Лилиан рассмеялась. Клерфэ стал снова таким же, как и прежде.
— Знаешь, что бы мне хотелось? — спросила она. — Одновременно жить десятью жизнями.
Он погладил узкие бретельки её платья.
— Зачем? Все равно это будет только одна жизнь, Лилиан, как партия у шахматиста, который одновременно играет против десяти разных партнеров, он ведь тоже, по сути дела, разыгрывает лишь одну партию — свою собственную.
— Это я и сама поняла.
— В Венеции?
— Да, тогда, но только не так, как ты думаешь.
Они стояли у окна. Над зданием Консьержери висела бледная вечерняя заря. — Мне бы хотелось перевернуть всю мою жизнь, — сказала Лилиан. — Как бы мне хотелось прожить сегодня день или час из пятидесятого года моей жизни, а потом из тридцатого, а потом из восьмидесятого — и всё разом в одни день, именно как мне вздумается, а не год за годом, следуя ходу времени.
Клерфэ рассмеялся. — По мне, ты и так достаточно быстро меняешься, если приглядеться. Где будем ужинать?
Они спускались по лестнице. «Он не понимает меня, — подумала Лилиан. — Он считает меня капризной, но не чувствует, как я всеми силами заклинаю потусторонний мир дать мне несколько дней, которые мне уже никогда не прожить.
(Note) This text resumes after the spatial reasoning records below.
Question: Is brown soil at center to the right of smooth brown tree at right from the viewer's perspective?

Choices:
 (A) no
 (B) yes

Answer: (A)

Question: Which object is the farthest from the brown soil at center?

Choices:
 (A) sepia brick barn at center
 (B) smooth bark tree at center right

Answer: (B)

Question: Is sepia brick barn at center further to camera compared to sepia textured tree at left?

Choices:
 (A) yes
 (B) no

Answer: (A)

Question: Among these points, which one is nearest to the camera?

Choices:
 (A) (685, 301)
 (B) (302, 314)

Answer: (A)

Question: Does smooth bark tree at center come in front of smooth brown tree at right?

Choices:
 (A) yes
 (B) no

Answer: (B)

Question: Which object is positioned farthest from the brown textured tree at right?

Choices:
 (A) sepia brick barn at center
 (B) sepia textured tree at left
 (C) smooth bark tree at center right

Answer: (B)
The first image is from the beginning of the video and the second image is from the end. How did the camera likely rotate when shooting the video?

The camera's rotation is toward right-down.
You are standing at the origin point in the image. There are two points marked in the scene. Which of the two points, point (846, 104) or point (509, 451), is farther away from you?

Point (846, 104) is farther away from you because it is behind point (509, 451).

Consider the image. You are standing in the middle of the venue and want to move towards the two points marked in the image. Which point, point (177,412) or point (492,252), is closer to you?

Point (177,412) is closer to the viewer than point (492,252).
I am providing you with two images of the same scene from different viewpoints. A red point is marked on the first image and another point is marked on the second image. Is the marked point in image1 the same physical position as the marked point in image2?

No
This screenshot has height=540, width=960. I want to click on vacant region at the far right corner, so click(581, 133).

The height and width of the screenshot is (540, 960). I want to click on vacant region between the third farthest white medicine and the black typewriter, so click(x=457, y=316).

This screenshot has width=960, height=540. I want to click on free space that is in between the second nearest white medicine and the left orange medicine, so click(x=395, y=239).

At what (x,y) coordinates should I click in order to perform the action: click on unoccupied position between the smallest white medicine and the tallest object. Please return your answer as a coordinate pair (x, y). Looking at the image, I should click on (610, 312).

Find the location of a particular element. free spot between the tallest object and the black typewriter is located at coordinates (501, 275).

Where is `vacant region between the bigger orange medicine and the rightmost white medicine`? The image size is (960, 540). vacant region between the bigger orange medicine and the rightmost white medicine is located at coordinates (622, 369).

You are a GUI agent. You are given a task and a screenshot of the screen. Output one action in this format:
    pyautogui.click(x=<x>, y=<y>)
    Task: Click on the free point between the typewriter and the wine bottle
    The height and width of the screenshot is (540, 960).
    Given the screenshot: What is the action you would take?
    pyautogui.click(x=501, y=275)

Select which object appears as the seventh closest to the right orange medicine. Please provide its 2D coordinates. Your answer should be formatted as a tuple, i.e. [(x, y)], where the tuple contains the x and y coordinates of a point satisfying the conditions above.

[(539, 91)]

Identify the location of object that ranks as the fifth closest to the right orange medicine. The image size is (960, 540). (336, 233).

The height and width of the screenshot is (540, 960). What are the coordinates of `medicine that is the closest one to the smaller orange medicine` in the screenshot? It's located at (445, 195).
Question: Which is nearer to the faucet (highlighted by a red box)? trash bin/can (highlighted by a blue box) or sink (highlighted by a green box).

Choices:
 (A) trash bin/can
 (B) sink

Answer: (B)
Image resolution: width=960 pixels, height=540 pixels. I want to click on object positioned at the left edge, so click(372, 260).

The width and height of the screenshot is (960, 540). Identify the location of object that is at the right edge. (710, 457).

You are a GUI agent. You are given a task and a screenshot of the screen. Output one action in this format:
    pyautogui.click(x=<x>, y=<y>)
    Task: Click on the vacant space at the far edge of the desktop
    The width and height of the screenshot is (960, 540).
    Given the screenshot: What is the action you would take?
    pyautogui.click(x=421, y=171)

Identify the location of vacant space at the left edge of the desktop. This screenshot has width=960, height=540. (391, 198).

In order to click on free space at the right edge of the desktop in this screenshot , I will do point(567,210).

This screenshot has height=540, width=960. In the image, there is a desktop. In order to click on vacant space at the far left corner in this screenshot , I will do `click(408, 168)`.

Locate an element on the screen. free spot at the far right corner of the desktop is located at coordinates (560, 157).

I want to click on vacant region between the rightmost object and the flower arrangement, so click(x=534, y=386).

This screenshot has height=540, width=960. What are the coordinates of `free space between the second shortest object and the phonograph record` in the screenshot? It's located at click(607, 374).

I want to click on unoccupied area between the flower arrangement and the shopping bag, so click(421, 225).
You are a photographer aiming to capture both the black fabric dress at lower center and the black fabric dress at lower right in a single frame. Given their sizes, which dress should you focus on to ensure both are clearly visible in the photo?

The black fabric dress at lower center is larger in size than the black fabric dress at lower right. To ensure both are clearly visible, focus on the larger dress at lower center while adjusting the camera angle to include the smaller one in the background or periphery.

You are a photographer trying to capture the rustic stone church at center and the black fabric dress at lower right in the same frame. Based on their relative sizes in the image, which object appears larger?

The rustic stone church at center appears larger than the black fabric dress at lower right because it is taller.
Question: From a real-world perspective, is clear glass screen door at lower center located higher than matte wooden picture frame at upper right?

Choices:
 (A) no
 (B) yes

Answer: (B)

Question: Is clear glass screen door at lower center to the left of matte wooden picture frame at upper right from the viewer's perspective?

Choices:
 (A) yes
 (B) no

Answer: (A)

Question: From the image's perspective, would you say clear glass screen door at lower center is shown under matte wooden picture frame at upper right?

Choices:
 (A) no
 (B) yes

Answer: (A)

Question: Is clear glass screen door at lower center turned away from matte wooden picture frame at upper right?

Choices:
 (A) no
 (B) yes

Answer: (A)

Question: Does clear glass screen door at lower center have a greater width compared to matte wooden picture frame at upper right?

Зато я никогда не стану стареющим разочарованием мужчины и не превращусь в восьмидесятилетнюю ворчливую старуху, которую он больше не хочет видеть и от вида которой он придет в ужас, встретив её через много лет… В памяти моих возлюбленных я останусь молодой и буду сильнее всех остальных женщин после меня, которые проживут дольше и станут старше меня».
— Над кем ты смеешься? — спросил Клерфэ, спускаясь по лестнице. — Надо мной?
— Сама над собой, — ответила Лилиан. — Только не спрашивай меня — почему, придет время, и ты сам все узнаешь!
Он привез её обратно через часа два. — На сегодня хватит, — сказал он, усмехнувшись, — тебе надо поспать.
Она удивленно посмотрела на него. — Спать?
— Ну, отдохнуть. Ведь ты сама мне говорила, что ещё не так давно болела.